Le mystère des premiers versets de la Bible…

 

 

2. Au commencement, Dieu créa les cieux et la terre

Telle est une traduction habituelle de ce premier verset de la Bible. Il vaut mieux traduire « les cieux » plutôt que « le ciel ». En effet, le singulier de ce mot n’existe pas en hébreu. C’est toujours un duel -comme pour toutes les choses qui vont par deux (comme les deux yeux, les deux mains, les deux pieds etc…) ou les réalités perçues comme étant double (Jérusalem -la céleste et la terrestre, l’Egypte -la haute et la basse, les dents -qui vont par paire…). De même les cieux : comme il y a des cieux au dessus de la terre, il y a des cieux au dessus des cieux visibles, lesquels sont des cieux pour les cieux (« les cieux des cieux » …) et encore d’autres cieux au dessus de ces cieux… 

Finalement, une représentation traditionnelle sera celle de sept cieux superposés et d’un trône divin au dessus des sept cieux. C’est l’origine de l’expression conservée par les liturgies (en hébreu, puis en grec et en latin) : « Au plus haut des cieux », là où Dieu réside…. Expression qui n’a littéralement aucun sens pour un moderne et qui doit donc être expliquée. Comme beaucoup d’autres expressions de la langue cultuelle, tout aussi incomprises de nos contemporains.

- Données
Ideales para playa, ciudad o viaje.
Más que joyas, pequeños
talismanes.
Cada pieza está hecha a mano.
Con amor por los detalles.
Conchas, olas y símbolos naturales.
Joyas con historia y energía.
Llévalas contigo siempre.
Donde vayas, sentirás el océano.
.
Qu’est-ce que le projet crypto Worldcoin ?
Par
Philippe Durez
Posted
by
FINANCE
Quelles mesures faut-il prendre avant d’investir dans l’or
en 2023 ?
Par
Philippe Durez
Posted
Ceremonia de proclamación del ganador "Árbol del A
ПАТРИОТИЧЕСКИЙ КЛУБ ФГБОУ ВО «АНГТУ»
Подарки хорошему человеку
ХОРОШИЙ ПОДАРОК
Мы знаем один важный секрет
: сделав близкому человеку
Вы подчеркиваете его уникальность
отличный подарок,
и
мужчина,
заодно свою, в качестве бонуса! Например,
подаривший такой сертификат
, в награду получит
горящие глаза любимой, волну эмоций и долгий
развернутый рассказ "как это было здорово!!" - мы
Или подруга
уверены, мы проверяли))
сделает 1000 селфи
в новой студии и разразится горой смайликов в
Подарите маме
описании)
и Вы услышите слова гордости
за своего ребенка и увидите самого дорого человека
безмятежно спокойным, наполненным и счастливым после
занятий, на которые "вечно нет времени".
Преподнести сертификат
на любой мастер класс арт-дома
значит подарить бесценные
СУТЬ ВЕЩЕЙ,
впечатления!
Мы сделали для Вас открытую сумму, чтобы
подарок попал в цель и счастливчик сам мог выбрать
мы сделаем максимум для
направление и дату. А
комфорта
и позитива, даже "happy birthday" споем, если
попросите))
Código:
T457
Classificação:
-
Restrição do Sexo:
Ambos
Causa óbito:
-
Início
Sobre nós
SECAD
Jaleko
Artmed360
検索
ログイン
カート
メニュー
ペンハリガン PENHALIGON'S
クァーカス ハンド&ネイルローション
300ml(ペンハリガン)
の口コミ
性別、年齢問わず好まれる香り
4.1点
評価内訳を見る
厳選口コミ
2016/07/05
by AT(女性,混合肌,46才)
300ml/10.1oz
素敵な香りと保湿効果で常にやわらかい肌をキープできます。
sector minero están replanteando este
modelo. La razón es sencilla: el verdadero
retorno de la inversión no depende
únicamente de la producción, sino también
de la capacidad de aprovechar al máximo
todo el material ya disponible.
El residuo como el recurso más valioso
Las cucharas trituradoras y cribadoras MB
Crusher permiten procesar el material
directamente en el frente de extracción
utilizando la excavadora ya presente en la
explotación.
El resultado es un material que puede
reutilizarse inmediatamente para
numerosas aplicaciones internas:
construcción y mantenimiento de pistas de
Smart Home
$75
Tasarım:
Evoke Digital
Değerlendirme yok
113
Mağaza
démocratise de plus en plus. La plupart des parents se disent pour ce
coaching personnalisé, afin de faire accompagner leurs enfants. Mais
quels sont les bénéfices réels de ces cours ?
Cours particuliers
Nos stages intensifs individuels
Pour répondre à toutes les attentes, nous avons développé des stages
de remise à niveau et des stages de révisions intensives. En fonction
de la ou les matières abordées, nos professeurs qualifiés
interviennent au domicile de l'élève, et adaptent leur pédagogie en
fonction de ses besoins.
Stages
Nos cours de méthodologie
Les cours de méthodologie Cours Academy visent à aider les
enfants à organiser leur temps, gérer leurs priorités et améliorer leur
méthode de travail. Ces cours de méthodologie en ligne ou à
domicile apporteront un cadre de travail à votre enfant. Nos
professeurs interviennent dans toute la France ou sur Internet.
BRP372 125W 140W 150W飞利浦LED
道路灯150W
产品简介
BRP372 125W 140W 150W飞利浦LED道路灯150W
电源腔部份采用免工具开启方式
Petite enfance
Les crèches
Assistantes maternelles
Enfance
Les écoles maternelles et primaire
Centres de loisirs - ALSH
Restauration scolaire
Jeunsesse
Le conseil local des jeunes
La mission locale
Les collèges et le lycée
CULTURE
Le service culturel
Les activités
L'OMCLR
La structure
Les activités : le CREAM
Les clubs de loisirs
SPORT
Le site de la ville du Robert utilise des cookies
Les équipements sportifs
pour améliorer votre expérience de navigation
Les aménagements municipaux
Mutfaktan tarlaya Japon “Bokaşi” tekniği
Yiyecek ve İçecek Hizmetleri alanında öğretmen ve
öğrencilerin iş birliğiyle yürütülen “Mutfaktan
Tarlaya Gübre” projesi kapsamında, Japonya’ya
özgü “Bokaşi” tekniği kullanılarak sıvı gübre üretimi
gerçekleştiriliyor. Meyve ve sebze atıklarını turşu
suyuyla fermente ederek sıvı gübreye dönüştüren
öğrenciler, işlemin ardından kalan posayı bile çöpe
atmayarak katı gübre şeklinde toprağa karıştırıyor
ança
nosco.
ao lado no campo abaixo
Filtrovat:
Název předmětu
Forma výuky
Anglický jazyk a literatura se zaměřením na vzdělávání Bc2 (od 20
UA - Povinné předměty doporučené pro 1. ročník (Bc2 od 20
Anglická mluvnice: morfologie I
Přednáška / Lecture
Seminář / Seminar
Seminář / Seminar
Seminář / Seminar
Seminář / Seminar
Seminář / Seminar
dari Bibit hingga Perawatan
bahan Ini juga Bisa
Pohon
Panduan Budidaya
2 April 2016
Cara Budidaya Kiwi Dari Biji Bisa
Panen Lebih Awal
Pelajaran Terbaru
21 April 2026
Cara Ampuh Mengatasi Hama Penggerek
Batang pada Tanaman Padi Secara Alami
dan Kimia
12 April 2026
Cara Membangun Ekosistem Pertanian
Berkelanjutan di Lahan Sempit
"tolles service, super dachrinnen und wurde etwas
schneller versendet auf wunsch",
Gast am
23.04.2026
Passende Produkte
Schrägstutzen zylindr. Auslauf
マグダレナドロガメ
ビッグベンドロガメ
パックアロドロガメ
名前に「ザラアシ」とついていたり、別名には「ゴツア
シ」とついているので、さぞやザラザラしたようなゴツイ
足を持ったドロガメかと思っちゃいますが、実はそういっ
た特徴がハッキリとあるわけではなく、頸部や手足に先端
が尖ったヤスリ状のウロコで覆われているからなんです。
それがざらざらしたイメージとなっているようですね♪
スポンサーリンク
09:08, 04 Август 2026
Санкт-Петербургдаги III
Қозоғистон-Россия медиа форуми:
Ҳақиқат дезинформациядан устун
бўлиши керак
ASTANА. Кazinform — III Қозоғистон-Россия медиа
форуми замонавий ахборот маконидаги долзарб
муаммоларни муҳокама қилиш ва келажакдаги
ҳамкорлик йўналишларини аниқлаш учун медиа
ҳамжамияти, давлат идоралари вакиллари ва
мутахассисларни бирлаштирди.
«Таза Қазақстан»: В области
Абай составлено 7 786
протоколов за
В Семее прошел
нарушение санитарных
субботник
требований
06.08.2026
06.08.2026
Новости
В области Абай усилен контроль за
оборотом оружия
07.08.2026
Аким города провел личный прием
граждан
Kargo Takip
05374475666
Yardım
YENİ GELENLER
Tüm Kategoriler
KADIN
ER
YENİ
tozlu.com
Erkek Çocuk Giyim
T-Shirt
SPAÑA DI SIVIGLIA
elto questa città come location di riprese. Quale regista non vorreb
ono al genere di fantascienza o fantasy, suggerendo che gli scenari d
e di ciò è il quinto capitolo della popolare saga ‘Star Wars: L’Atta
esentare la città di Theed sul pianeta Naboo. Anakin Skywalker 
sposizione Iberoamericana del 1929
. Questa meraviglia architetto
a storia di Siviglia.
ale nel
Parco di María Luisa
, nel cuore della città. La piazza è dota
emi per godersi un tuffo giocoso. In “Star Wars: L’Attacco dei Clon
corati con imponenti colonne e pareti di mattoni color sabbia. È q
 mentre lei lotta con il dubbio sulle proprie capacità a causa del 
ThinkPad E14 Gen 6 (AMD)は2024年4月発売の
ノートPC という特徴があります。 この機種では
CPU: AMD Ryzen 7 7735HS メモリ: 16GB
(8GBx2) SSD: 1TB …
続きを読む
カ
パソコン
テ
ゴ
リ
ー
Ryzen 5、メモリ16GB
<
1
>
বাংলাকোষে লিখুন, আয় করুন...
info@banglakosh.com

- Objectif de l'exercice
Pour chacune des affirmations suivantes, indiquez par oui ou par non si elle concorde avec l'extrait sur le premier verset de la Bible, puis citez les mots de cet extrait qui tranchent la question.
(a) En hébreu, le mot traduit par « cieux » possède une forme au singulier.
(b) Une représentation traditionnelle compte sept cieux superposés, surmontés d'un trône divin.
(c) L'expression « Au plus haut des cieux » n'a été conservée par les liturgies qu'en latin.

- Réponse attendue
(a) Non : « le singulier de ce mot n’existe pas en hébreu ».
(b) Oui : « une représentation traditionnelle sera celle de sept cieux superposés et d’un trône divin au dessus des sept cieux ».
(c) Non : « l’expression conservée par les liturgies (en hébreu, puis en grec et en latin) ».